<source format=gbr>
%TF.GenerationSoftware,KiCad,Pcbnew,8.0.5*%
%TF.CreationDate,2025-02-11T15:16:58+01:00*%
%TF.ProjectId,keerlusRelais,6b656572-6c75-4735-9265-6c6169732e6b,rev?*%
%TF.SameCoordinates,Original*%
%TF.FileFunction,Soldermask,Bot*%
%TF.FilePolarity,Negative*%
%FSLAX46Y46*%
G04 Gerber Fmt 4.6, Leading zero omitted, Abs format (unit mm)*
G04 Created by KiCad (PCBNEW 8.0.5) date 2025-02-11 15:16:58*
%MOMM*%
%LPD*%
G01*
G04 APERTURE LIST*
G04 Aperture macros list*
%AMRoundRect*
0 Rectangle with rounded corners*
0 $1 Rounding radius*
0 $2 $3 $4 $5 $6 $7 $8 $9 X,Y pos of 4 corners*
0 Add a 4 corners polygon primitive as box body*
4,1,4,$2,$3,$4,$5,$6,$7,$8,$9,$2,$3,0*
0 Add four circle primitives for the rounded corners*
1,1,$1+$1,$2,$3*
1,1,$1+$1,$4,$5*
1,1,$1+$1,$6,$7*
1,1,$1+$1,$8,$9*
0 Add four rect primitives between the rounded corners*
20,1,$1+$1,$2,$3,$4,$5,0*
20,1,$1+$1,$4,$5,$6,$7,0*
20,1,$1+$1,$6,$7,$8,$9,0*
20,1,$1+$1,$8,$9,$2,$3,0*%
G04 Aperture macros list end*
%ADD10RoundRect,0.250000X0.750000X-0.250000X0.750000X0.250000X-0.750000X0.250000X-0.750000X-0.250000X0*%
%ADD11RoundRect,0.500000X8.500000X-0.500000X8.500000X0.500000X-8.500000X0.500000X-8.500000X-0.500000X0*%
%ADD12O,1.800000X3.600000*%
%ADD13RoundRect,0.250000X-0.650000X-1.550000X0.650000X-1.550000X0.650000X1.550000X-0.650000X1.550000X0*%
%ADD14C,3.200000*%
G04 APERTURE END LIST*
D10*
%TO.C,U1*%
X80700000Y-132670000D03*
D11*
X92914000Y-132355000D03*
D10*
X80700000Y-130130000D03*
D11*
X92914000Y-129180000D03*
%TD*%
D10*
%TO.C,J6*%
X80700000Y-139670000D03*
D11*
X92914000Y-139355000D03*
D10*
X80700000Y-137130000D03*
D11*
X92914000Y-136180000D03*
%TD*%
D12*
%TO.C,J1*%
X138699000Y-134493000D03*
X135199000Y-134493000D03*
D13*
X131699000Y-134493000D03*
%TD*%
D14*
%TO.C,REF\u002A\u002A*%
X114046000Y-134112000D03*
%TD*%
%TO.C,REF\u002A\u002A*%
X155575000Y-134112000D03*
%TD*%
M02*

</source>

Task directions:
Pick out every line above that holds the word "KiCad" and copy it.

Exercise output:
%TF.GenerationSoftware,KiCad,Pcbnew,8.0.5*%
G04 Created by KiCad (PCBNEW 8.0.5) date 2025-02-11 15:16:58*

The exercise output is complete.